Les bombardements massifs s’accompagnent de largage ‘d’herbicides’ aux conséquences dramatiques (infirmités nombreuses, pollution).
Aidant massivement le gouvernement royal, les Américains obtiennent l’installation de bases de la CIA qui recrute des mercenaires parmi les minorités montagnardes, notamment les Hmongs.
Février 1973, les accords de Paris prévoient un cessez-le-feu précaire au Sud Vietnam tandis que les accords de Vientiane décident du cessez-le-feu au Laos, du retrait de toutes les troupes étrangères, de la dissolution des ‘forces spéciales’ et de la constitution, à partir de 1974, d’un gouvernement d’union nationale. L’accord est bien accueilli par la population qui aspire à la réconciliation. On estime que le conflit a fait de l’ordre de 350 000 morts, soit un dixième de la population, et autant de réfugiés.
Instauration du communisme au Laos
1975, les communistes prennent le pouvoir sous la conduite de Kaysone Phomvihane, dirigeant du Parti Révolutionnaire du Peuple Lao depuis les années 50. Ils écartent toutes les autres tendances du pouvoir. La monarchie est abolie et le Laos devient RDP Lao. Souphanouvong est président de la République et Kaysone Phomvihane, secrétaire général du parti révolutionnaire populaire lao, est nommé Premier ministre.
Le roi Savang Vatthana, la reine et le prince héritier sont arrêtés. Ils mourront quelques années plus tard dans un camp. Plus de 40 000 Lao sont envoyés dans les camps et 10 % de la population fuit en Thaïlande, aux États-Unis, au Canada ou en France.
Le communisme marxiste est appliqué de manière rigide pour la politique et l’économie. En 1986, après son constat d’échec, le congrès du parti introduit « le nouveau mécanisme économique » sous la pression et avec l’appui du FMI et de la Banque mondiale avec lesquels sont signés des accords d’assistance en 1989.
La chute du communisme en URSS vide de tout son sens l’appartenance au bloc communiste mais le Laos reste un régime à parti unique dont les dirigeants ont vécu ce qu’ils appellent « la guerre de 30 ans, de 1945 à 1975 ».
En 1984 et 1987, des conflits frontaliers opposent Laos et Thaïlande.

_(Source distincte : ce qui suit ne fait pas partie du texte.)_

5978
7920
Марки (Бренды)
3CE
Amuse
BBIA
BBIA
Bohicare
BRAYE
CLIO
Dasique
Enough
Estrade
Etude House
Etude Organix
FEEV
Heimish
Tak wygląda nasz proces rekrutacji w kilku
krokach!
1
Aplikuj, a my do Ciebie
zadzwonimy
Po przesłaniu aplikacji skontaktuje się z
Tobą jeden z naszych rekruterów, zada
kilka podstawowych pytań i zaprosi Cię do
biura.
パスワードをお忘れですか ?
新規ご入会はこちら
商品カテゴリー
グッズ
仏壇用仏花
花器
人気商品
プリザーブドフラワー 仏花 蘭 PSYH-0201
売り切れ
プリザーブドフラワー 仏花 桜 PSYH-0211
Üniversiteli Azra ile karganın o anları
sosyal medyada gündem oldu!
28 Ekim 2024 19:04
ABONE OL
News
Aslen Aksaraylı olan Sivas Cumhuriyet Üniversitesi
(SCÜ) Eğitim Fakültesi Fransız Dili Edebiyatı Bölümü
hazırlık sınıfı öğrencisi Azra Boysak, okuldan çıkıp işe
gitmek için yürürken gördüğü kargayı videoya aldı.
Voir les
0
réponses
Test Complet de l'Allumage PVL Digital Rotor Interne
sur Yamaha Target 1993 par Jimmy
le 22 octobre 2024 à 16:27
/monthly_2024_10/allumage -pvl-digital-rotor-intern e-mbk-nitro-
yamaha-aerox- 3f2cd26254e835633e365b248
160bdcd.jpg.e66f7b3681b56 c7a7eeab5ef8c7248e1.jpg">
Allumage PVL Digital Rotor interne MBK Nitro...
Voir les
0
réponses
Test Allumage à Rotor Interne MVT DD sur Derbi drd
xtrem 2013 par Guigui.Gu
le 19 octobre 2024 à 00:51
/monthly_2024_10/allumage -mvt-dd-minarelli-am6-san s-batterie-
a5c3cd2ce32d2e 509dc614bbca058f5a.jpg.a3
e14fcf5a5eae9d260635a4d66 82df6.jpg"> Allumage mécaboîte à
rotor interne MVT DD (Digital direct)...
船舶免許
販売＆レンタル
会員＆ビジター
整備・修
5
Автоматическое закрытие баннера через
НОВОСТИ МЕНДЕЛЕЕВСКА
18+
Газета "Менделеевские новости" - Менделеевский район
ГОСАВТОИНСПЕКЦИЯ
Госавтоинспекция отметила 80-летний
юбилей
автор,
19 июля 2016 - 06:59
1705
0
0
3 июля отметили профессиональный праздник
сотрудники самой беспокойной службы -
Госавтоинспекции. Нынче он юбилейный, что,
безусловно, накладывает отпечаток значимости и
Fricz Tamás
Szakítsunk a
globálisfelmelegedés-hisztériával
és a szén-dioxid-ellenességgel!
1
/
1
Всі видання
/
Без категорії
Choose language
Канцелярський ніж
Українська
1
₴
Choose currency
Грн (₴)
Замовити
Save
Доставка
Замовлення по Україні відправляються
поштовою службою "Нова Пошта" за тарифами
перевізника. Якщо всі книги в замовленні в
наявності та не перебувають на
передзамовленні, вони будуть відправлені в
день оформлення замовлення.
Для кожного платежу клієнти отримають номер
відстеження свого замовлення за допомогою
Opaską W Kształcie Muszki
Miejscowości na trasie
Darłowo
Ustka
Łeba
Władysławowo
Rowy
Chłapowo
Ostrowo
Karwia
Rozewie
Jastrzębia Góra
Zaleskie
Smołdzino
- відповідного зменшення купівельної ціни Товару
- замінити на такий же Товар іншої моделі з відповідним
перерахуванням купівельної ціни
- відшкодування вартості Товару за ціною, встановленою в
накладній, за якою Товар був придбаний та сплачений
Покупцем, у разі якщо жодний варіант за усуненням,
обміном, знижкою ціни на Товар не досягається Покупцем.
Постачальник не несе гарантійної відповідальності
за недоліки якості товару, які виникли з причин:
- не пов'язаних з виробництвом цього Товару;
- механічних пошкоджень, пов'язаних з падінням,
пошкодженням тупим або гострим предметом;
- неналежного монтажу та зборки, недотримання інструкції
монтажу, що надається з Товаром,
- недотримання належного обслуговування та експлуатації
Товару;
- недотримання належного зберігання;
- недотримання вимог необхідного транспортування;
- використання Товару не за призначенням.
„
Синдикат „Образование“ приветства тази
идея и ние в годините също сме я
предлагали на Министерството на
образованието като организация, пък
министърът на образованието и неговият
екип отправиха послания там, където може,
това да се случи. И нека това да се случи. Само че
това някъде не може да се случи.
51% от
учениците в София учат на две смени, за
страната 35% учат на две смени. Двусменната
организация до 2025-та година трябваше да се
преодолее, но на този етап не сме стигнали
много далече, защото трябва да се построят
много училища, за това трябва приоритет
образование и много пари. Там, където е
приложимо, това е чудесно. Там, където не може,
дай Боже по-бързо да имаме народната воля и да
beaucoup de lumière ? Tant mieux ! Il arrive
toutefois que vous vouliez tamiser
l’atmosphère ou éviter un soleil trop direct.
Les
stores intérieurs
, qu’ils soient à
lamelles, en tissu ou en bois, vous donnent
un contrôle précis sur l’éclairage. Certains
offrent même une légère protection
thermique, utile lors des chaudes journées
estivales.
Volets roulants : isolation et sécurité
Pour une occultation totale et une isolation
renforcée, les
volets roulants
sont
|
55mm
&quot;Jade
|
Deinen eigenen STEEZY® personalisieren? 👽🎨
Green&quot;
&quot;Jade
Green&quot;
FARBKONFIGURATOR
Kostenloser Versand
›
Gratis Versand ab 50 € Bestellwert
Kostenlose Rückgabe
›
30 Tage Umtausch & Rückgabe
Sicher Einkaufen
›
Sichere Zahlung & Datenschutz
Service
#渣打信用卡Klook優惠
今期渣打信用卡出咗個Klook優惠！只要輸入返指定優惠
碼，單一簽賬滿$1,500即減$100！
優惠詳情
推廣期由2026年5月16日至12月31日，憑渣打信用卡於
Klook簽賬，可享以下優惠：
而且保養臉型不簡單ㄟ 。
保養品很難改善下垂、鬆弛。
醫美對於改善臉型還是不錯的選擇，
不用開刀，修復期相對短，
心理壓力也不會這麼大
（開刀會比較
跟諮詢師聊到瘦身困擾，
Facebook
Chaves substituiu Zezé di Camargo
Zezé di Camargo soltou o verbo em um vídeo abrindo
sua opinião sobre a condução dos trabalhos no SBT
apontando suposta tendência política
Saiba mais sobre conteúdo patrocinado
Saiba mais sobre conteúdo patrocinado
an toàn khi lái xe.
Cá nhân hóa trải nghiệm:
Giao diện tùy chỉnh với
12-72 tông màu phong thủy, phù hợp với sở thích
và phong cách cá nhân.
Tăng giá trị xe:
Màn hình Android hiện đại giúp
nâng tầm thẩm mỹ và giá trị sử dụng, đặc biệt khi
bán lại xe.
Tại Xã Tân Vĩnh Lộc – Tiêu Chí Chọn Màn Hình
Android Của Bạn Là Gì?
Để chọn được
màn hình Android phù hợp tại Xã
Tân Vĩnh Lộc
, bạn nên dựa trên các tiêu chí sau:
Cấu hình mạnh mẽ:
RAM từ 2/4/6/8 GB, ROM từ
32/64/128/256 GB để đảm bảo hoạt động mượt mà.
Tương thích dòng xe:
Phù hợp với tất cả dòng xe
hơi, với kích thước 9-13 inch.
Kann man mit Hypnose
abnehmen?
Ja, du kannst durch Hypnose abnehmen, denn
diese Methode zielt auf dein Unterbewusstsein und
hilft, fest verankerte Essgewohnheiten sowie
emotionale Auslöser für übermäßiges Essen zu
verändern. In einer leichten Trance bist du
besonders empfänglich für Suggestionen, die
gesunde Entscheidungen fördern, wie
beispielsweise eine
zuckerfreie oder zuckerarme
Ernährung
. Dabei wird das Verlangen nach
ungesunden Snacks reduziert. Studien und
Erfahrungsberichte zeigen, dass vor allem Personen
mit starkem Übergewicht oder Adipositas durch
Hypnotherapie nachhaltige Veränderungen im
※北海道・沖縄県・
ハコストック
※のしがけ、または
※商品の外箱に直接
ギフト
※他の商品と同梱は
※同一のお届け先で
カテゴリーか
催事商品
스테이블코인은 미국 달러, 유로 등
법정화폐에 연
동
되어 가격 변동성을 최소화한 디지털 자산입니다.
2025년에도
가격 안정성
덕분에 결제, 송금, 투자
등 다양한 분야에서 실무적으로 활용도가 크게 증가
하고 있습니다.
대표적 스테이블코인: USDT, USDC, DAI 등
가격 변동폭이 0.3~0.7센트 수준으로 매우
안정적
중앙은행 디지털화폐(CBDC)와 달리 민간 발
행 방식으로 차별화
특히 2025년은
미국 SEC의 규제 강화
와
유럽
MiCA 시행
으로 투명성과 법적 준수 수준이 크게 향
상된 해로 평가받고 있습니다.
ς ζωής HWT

Néanmoins, la Thaïlande reste le premier partenaire commercial du pays.
Dépourvu de constitution depuis la proclamation de la république en décembre 1975, le Laos commence la préparation d’une constitution en 1989 et adopte le texte en 1991.
Jusqu’en 1990, de nombreuses provinces connaissent une très forte insécurité en raison de la rébellion Hmong, des actions menées par les émigrés depuis la Thaïlande ou par rejet de l’occupation vietnamienne. Ayant exprimé leur opinion, des partisans du multipartisme dont des vices-ministres sont arrêtés.
1991 : le Laos adhère au groupe des pays francophones marquant ainsi l’amélioration des relations avec la France.
1994 : l’inauguration du pont de l’amitié lao-thaïlandaise marque en quelque sorte une nouvelle ouverture au monde.
1997 : le Laos adhère à l’ASEAN.
1997-1998 : le Laos subit de plein fouet la crise asiatique.
1999 : les dernières troupes vietnamiennes regagnent leur pays.
En janvier 2011 : ouverture de la bourse de Vientiane.
Février 2013 : le pays intègre l’Organisation Mondiale du Commerce.
En septembre 2016, durant le sommet de l’ASEAN qui se déroule à Vientiane, monsieur Barak Obama effectue la première visite d’un président américain au Laos depuis la fin de « la guerre secrète
Le 22 mars 2021 : monsieur Thongloun Sisoulith devient président de la République et monsieur Phankham Viphavanh est nommé premier ministre.